[Supplied entries — start]
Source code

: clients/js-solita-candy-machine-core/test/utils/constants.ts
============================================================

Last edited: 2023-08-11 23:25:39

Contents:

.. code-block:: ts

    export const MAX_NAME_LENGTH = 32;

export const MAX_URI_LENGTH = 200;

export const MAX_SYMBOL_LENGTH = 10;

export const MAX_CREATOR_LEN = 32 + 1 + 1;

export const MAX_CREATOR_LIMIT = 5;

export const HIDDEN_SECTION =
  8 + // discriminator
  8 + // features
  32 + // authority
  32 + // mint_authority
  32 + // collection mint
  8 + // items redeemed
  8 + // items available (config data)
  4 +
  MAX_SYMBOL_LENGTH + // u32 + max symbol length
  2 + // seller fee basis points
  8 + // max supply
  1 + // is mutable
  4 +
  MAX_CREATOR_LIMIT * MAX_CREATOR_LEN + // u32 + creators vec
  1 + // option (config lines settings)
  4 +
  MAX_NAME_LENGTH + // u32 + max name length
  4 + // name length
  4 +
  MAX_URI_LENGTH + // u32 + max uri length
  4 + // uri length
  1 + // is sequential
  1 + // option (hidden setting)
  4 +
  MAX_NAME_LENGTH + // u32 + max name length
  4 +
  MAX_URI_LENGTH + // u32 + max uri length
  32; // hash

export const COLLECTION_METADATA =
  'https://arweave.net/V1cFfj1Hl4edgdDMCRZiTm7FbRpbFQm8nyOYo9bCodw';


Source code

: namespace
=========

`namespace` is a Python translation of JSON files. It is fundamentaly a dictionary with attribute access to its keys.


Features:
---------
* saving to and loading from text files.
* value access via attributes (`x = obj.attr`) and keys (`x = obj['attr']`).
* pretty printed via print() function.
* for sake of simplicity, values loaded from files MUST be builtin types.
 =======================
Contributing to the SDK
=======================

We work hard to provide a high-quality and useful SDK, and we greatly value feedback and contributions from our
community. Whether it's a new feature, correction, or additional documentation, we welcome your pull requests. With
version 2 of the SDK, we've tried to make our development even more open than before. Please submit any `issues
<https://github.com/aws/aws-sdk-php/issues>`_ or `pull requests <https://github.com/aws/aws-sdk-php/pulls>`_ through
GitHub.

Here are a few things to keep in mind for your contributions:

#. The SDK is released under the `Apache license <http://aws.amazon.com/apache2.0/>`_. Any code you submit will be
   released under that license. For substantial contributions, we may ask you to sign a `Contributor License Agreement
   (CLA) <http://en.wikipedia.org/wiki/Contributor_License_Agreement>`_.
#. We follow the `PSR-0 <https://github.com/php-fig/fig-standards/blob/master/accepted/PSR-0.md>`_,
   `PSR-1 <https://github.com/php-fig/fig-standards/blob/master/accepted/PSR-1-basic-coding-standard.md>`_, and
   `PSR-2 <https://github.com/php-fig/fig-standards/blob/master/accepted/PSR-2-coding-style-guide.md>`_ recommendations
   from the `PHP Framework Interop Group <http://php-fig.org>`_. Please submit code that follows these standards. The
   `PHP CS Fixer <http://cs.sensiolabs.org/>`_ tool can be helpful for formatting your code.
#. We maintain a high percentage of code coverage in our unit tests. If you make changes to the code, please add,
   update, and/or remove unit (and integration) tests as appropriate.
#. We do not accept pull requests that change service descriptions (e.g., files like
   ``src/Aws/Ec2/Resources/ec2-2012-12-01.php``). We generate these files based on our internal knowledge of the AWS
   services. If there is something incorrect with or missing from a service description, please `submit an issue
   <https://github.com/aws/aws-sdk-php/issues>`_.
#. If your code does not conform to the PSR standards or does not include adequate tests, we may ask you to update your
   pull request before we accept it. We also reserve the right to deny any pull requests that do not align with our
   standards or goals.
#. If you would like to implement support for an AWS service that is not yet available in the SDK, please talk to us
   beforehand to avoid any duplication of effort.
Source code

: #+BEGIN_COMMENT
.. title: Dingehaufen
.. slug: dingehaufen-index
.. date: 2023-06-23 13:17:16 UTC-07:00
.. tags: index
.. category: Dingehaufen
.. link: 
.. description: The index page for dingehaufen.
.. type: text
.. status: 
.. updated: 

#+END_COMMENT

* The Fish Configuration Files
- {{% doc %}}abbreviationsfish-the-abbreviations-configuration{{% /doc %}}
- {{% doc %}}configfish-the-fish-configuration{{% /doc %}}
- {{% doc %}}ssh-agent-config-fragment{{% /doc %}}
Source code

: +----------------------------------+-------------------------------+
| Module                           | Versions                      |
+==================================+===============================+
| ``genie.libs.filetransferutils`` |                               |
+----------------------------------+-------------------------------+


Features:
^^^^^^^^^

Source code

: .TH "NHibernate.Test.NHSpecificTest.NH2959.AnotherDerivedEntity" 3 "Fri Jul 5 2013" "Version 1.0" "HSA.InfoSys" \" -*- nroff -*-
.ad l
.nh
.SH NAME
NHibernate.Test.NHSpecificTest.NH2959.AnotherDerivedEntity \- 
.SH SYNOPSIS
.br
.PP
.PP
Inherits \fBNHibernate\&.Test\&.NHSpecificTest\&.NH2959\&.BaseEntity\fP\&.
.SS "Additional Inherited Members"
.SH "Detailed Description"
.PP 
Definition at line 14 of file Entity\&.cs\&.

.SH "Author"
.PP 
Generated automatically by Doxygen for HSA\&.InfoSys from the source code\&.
[Supplied entries — finish]
* Exercise prompt:
The lines to copy are those above that contain "items".

* Response to this exercise:
  8 + // items redeemed
  8 + // items available (config data)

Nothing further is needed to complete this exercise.